The couple is in the kitchen. The woman sits at the table, pointing at a computer in dismay. The man stands in the background, by the stove.
The woman looks unpleasantly surprised, like she just found out her bank account was overdrawn. The man's arms are outstretched, palms open toward the ceiling, a gesture that conveys something along the lines of How can that be?
This scene of domestic distress is splashed on political advertisements mailed across northern Pinellas County's state House District 65 this month, under the words "Does Carl Zimmermann really want a state INCOME TAX?"
Zimmermann, the Democrat challenging incumbent Republican Peter Nehr for the third time, says he does not support a state income tax and never has. The ad, he says, is based on a statement he made several years ago that has been twisted.
But that's not what the ad says.
"It's true, Carl Zimmermann actually favors a state income tax!" it says, citing a web address.
The website is not active. The ad was paid for by the Republican Party of Florida.
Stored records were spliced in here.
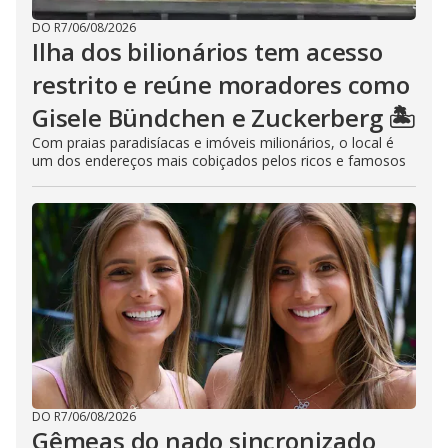
DO R7
/
06/08/2026
Ilha dos bilionários tem acesso
restrito e reúne moradores como
Gisele Bündchen e Zuckerberg 🏝️
Com praias paradisíacas e imóveis milionários, o local é
um dos endereços mais cobiçados pelos ricos e famosos
DO R7
/
06/08/2026
Gêmeas do nado sincronizado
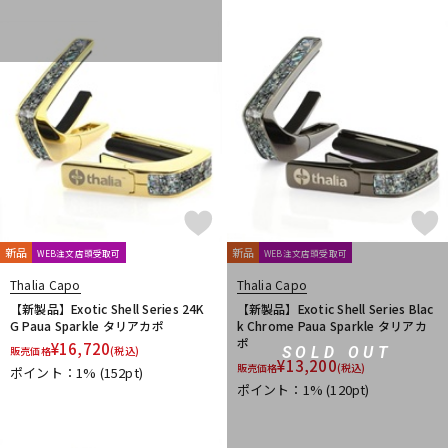
Fred Kelly
Free The Tone
Freedom Custom Guitar Research
Freeway Switch
FU-Tone
G-K
G.I. Batteries
G7th
GATOR
GATOR Frameworks
GHS
Gibson
GID
GigBag
Golden Power
GORILLA SNOT
GOTOH
Grande uomo
Graph Tech
Gravity Guitar Picks
GRECO
Greg Bennett
GRETSCH
GrooveTech Tools
Grover
Grover Allman
Gruv Gear
GUITTO
Hal Leonard
HANNABACH
Happich
HARRY'S
HATA
Headway
HERCO
HERCULES
HexHider
HipStrap
新品
新品
Hofner
WEB注文店頭受取可
HOSCO
HOWARD
HUDSON MUSIC
WEB注文店頭受取可
Ibanez
Ikebe Original
IN TUNE GP
Thalia Capo
Thalia Capo
Inner Bamboo Bass Instruments (IBBI)
J.P.CARLOS
Jackson
【新製品】Exotic Shell Series 24K
【新製品】Exotic Shell Series Blac
G Paua Sparkle タリアカポ
k Chrome Paua Sparkle タリアカ
JAKE SHIMABUKURO
John Pearse
K&M
K.Yairi
KALA
ポ
¥
16,720
SOLD OUT
販売価格
Kamaka
KAMINARI
(税込)
KC
Ken Smith
K-Garage
¥
13,200
販売価格
(税込)
ポイント：1%
(152pt)
Kikutani
Killer
KIWAYA
KLUSON
Ko’olau
KORG
ポイント：1%
(120pt)
KR'Z NANO DIAMOND CABLE
KTS
kusakusa88
Kyser
L-N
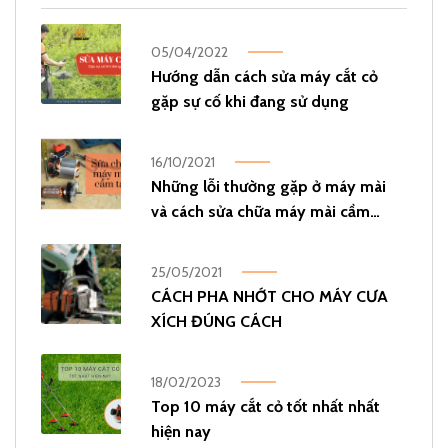
05/04/2022
Hướng dẫn cách sửa máy cắt cỏ
gặp sự cố khi đang sử dụng
16/10/2021
Những lỗi thường gặp ở máy mài
và cách sửa chữa máy mài cầm
tay
25/05/2021
CÁCH PHA NHỚT CHO MÁY CƯA
XÍCH ĐÚNG CÁCH
18/02/2023
Top 10 máy cắt cỏ tốt nhất nhất
hiện nay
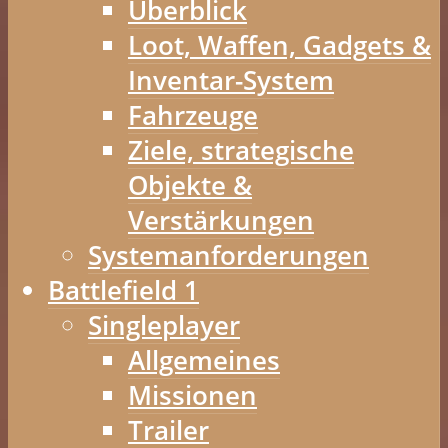
Überblick
Loot, Waffen, Gadgets &
Inventar-System
Fahrzeuge
Ziele, strategische
Objekte &
Verstärkungen
Systemanforderungen
Battlefield 1
Singleplayer
Allgemeines
Missionen
Trailer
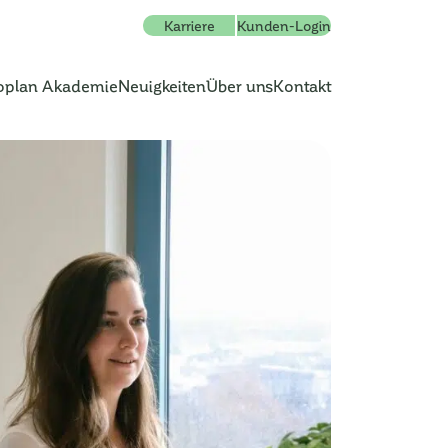
Karriere
Kunden-Login
oplan Akademie
Neuigkeiten
Über uns
Kontakt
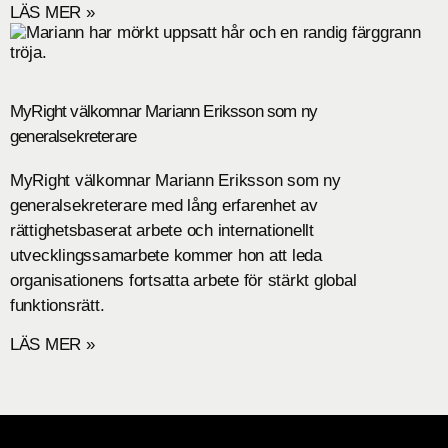
LÄS MER »
MyRight välkomnar Mariann Eriksson som ny
generalsekreterare
MyRight välkomnar Mariann Eriksson som ny
generalsekreterare med lång erfarenhet av
rättighetsbaserat arbete och internationellt
utvecklingssamarbete kommer hon att leda
organisationens fortsatta arbete för stärkt global
funktionsrätt.
LÄS MER »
Brian Burgess, state GOP communications director, said the party has a printed, time-stamped document from that website from June 2008.
"Zimmerman replied to a question asking, 'Would you support a constitutional amendment allowing a progressive state income tax if it replaced revenue from, and lowered, the state sales and local property taxes?' Burgess wrote in an e-mail.
"His response indicated that he would support amending the state constitution to start taxing personal income because he believed it was 'more stable' and 'fairer.' He did, however, acknowledge that it wasn't worth pursuing because nobody would support it."
When asked for a copy of the document, Burgess said, "I'm not inclined to provide it."
"I don't want to get into the habit of providing the slippery answers that Democrats use to try to flip-flop their way out of the positions they took in the past," Burgess wrote.
Zimmerman, 61, a journalism teacher at Countryside High School, says he made the statement during a phone interview by a survey group in 2006, when he ran against Nehr for the first time. Zimmermann says he doesn't remember who was doing the interview, but he disputes the question.
Zimmermann says he was asked if he knew the difference between a progressive tax and a regressive tax. Zimmermann says his definition of a progressive tax — which imposes a higher tax rate as the amount taxed increases — has been clipped and misinterpreted as support for a state income tax.
Zimmermann lost close races to Nehr in 2006 and 2008, and he says the income tax issue has plagued him. He frequently meets people on the campaign trail who ask him why he supports an income tax.
"The best thing they've been able to come up with against me is half a sentence … twisted out of context," Zimmermann said this week. "But it's effective. People are afraid of taxes."
Three-term incumbent Nehr, 60, said it's hypocritical of Zimmermann to complain about negative ads when he's passing out fliers that mention Nehr's two bankruptcies and accuse him of desecrating the American flag, a charge Nehr denies. In 2008, Nehr pointed out, Zimmermann mailed ads accusing Nehr of voting to make U.S. 19 a toll road, which was untrue.
"These are things that people in these races do," Nehr said.